• [Task inputs]:
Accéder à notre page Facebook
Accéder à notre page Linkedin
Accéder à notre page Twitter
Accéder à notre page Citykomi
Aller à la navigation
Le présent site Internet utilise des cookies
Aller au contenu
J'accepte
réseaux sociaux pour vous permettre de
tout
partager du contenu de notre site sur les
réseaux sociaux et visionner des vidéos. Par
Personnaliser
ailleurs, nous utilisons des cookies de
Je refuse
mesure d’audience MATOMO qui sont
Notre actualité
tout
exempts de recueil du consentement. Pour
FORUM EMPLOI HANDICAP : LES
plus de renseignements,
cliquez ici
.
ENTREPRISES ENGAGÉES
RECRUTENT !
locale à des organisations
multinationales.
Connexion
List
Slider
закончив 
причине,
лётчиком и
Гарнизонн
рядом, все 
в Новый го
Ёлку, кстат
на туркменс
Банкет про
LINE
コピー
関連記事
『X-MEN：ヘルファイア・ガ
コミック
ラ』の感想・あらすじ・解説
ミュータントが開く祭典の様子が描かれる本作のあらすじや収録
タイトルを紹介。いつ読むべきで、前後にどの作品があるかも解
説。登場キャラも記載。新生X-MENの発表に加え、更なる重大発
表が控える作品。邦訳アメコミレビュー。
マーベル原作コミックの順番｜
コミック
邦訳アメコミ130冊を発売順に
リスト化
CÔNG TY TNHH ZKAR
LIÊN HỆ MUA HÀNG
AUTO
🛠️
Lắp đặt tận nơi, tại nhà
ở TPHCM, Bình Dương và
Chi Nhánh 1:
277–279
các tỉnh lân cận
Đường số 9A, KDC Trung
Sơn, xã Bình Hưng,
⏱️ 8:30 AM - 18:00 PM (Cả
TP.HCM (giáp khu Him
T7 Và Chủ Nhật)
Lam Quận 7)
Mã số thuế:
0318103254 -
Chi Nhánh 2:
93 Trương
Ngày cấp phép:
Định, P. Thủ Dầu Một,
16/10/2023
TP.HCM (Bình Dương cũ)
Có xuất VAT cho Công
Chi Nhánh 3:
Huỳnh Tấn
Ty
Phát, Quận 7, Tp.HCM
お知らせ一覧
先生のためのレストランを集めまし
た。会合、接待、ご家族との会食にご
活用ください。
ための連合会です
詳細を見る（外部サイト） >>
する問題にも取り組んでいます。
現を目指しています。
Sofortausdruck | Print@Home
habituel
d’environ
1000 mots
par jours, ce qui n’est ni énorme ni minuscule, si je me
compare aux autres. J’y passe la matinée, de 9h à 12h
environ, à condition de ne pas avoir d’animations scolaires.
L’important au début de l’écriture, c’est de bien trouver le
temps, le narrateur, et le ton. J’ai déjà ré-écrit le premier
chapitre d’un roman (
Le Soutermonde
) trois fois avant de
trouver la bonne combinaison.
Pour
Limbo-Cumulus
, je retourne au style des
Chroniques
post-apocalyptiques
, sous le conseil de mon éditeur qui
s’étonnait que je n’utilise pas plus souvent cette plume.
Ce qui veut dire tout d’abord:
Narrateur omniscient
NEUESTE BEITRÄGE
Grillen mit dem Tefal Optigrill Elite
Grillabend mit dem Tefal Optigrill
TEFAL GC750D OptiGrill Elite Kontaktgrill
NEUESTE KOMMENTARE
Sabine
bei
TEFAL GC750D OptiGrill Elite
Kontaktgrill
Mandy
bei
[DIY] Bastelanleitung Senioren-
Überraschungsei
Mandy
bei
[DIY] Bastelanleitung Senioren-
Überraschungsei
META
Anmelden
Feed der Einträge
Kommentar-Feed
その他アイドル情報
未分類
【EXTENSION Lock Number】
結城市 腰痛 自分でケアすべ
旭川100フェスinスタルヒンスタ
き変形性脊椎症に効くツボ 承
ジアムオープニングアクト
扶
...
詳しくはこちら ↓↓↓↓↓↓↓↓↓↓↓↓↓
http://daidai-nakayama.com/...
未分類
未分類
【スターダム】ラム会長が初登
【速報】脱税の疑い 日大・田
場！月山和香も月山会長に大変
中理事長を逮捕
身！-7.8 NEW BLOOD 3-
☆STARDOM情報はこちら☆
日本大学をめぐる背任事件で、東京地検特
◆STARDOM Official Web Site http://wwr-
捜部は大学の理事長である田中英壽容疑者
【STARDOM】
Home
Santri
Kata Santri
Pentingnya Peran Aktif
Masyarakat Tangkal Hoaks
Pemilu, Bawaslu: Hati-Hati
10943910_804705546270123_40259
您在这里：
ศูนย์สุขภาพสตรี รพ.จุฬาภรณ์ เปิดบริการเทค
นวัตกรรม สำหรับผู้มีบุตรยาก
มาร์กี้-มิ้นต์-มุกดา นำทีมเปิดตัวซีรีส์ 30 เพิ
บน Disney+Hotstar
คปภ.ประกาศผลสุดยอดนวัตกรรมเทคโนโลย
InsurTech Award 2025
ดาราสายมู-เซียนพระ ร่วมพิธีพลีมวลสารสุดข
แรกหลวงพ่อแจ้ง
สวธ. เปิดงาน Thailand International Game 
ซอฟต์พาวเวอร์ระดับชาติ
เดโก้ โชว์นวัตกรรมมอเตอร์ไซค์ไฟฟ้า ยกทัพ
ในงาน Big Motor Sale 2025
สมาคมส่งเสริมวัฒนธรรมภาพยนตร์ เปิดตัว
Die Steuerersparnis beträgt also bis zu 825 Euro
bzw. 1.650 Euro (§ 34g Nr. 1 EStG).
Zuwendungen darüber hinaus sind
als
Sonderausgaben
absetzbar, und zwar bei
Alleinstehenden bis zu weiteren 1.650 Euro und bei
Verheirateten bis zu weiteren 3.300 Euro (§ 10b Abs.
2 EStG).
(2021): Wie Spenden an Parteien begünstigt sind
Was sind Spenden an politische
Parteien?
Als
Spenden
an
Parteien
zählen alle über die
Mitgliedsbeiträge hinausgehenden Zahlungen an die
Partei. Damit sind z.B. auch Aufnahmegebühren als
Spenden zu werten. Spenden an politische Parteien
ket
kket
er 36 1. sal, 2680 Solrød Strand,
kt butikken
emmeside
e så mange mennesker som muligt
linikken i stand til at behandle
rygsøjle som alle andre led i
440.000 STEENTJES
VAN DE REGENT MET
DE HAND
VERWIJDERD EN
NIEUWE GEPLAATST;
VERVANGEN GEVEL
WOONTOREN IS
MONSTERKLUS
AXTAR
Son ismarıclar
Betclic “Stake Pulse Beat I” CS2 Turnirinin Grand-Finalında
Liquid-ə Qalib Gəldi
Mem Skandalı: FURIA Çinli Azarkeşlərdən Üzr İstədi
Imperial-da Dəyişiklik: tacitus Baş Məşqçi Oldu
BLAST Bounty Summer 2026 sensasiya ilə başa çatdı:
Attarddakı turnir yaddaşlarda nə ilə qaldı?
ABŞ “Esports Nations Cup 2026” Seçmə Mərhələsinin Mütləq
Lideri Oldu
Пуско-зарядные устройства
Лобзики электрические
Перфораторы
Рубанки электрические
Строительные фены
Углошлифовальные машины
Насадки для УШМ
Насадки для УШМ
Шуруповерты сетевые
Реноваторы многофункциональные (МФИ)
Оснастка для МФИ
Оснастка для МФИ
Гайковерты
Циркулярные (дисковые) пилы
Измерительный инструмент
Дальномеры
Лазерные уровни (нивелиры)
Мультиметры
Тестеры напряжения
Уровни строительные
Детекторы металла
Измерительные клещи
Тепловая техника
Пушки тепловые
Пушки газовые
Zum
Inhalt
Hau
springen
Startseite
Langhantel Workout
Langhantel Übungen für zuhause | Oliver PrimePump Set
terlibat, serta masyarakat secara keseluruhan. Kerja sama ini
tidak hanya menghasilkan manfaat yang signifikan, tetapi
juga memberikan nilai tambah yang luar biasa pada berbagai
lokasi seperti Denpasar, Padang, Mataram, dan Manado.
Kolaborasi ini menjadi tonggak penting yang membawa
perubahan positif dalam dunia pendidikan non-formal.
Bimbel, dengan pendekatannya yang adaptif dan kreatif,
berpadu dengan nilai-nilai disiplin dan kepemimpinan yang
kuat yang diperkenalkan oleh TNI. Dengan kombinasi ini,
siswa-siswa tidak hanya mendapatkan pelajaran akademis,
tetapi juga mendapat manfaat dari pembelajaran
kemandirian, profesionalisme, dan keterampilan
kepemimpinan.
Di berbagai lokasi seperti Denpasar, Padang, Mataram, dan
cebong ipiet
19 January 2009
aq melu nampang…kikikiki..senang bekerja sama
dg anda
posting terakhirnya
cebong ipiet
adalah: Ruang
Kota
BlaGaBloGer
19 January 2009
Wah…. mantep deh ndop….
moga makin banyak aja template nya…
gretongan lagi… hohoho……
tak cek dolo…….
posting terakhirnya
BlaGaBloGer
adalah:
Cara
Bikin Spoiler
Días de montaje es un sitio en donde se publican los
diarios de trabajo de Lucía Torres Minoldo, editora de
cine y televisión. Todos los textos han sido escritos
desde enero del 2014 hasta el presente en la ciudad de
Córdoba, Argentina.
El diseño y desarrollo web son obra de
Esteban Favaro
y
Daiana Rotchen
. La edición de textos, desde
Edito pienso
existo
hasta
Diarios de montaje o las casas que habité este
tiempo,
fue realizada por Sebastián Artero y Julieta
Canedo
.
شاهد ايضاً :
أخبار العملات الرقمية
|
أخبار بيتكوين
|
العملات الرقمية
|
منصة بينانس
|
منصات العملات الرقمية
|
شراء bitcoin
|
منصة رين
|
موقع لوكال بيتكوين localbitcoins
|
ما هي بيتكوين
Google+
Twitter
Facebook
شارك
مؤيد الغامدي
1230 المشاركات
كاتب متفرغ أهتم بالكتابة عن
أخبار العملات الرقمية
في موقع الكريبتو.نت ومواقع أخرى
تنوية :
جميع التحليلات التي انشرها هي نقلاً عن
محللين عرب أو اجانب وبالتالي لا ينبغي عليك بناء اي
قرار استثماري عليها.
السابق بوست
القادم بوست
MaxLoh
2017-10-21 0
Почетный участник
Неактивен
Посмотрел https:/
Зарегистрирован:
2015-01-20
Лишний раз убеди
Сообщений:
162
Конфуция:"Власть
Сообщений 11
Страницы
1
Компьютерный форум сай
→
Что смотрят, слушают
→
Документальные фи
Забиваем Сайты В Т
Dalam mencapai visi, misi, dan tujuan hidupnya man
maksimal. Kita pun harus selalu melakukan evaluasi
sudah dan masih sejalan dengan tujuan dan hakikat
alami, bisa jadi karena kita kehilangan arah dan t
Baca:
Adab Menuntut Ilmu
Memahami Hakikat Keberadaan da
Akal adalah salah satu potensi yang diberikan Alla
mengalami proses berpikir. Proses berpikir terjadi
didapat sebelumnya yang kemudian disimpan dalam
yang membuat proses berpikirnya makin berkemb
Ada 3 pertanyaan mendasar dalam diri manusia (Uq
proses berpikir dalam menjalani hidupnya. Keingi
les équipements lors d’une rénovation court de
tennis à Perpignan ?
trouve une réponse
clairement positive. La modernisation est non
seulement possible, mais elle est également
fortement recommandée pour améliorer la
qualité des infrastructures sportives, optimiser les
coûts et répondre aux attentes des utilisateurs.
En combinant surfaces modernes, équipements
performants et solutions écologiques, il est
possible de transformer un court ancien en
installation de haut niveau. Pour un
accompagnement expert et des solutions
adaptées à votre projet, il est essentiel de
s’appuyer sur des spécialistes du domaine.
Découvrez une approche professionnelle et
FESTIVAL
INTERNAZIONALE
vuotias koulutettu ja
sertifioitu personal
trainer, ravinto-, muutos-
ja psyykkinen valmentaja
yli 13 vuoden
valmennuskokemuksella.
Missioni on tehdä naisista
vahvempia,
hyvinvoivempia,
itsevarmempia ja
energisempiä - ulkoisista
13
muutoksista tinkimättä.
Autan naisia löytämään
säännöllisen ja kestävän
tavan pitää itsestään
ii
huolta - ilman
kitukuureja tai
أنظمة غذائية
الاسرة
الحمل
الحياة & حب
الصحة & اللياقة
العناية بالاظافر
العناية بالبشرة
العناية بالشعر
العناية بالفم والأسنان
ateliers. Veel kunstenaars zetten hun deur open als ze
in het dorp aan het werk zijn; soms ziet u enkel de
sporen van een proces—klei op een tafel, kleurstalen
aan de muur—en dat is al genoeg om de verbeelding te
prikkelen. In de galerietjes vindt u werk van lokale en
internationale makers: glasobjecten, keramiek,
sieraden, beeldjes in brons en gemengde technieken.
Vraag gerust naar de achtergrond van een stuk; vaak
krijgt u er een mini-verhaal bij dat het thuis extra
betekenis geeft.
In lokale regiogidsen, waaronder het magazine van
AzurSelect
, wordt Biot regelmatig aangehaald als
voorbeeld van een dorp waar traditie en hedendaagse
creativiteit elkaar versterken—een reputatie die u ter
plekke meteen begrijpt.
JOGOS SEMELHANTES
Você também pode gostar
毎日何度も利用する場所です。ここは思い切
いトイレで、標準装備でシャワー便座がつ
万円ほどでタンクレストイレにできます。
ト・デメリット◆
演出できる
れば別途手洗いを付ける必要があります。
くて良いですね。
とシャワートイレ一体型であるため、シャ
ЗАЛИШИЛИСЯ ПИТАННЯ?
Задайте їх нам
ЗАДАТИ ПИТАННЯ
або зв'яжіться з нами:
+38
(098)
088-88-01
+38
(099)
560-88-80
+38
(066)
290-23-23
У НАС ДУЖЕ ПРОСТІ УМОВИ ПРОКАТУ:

• [Work task]: Reproduce the items word for word, starting with the first line and going on through the line that contains "s’étonnait que je".

• [Exercise response]:
Accéder à notre page Facebook
Accéder à notre page Linkedin
Accéder à notre page Twitter
Accéder à notre page Citykomi
Aller à la navigation
Le présent site Internet utilise des cookies
Aller au contenu
J'accepte
réseaux sociaux pour vous permettre de
tout
partager du contenu de notre site sur les
réseaux sociaux et visionner des vidéos. Par
Personnaliser
ailleurs, nous utilisons des cookies de
Je refuse
mesure d’audience MATOMO qui sont
Notre actualité
tout
exempts de recueil du consentement. Pour
FORUM EMPLOI HANDICAP : LES
plus de renseignements,
cliquez ici
.
ENTREPRISES ENGAGÉES
RECRUTENT !
locale à des organisations
multinationales.
Connexion
List
Slider
закончив 
причине,
лётчиком и
Гарнизонн
рядом, все 
в Новый го
Ёлку, кстат
на туркменс
Банкет про
LINE
コピー
関連記事
『X-MEN：ヘルファイア・ガ
コミック
ラ』の感想・あらすじ・解説
ミュータントが開く祭典の様子が描かれる本作のあらすじや収録
タイトルを紹介。いつ読むべきで、前後にどの作品があるかも解
説。登場キャラも記載。新生X-MENの発表に加え、更なる重大発
表が控える作品。邦訳アメコミレビュー。
マーベル原作コミックの順番｜
コミック
邦訳アメコミ130冊を発売順に
リスト化
CÔNG TY TNHH ZKAR
LIÊN HỆ MUA HÀNG
AUTO
🛠️
Lắp đặt tận nơi, tại nhà
ở TPHCM, Bình Dương và
Chi Nhánh 1:
277–279
các tỉnh lân cận
Đường số 9A, KDC Trung
Sơn, xã Bình Hưng,
⏱️ 8:30 AM - 18:00 PM (Cả
TP.HCM (giáp khu Him
T7 Và Chủ Nhật)
Lam Quận 7)
Mã số thuế:
0318103254 -
Chi Nhánh 2:
93 Trương
Ngày cấp phép:
Định, P. Thủ Dầu Một,
16/10/2023
TP.HCM (Bình Dương cũ)
Có xuất VAT cho Công
Chi Nhánh 3:
Huỳnh Tấn
Ty
Phát, Quận 7, Tp.HCM
お知らせ一覧
先生のためのレストランを集めまし
た。会合、接待、ご家族との会食にご
活用ください。
ための連合会です
詳細を見る（外部サイト） >>
する問題にも取り組んでいます。
現を目指しています。
Sofortausdruck | Print@Home
habituel
d’environ
1000 mots
par jours, ce qui n’est ni énorme ni minuscule, si je me
compare aux autres. J’y passe la matinée, de 9h à 12h
environ, à condition de ne pas avoir d’animations scolaires.
L’important au début de l’écriture, c’est de bien trouver le
temps, le narrateur, et le ton. J’ai déjà ré-écrit le premier
chapitre d’un roman (
Le Soutermonde
) trois fois avant de
trouver la bonne combinaison.
Pour
Limbo-Cumulus
, je retourne au style des
Chroniques
post-apocalyptiques
, sous le conseil de mon éditeur qui
s’étonnait que je n’utilise pas plus souvent cette plume.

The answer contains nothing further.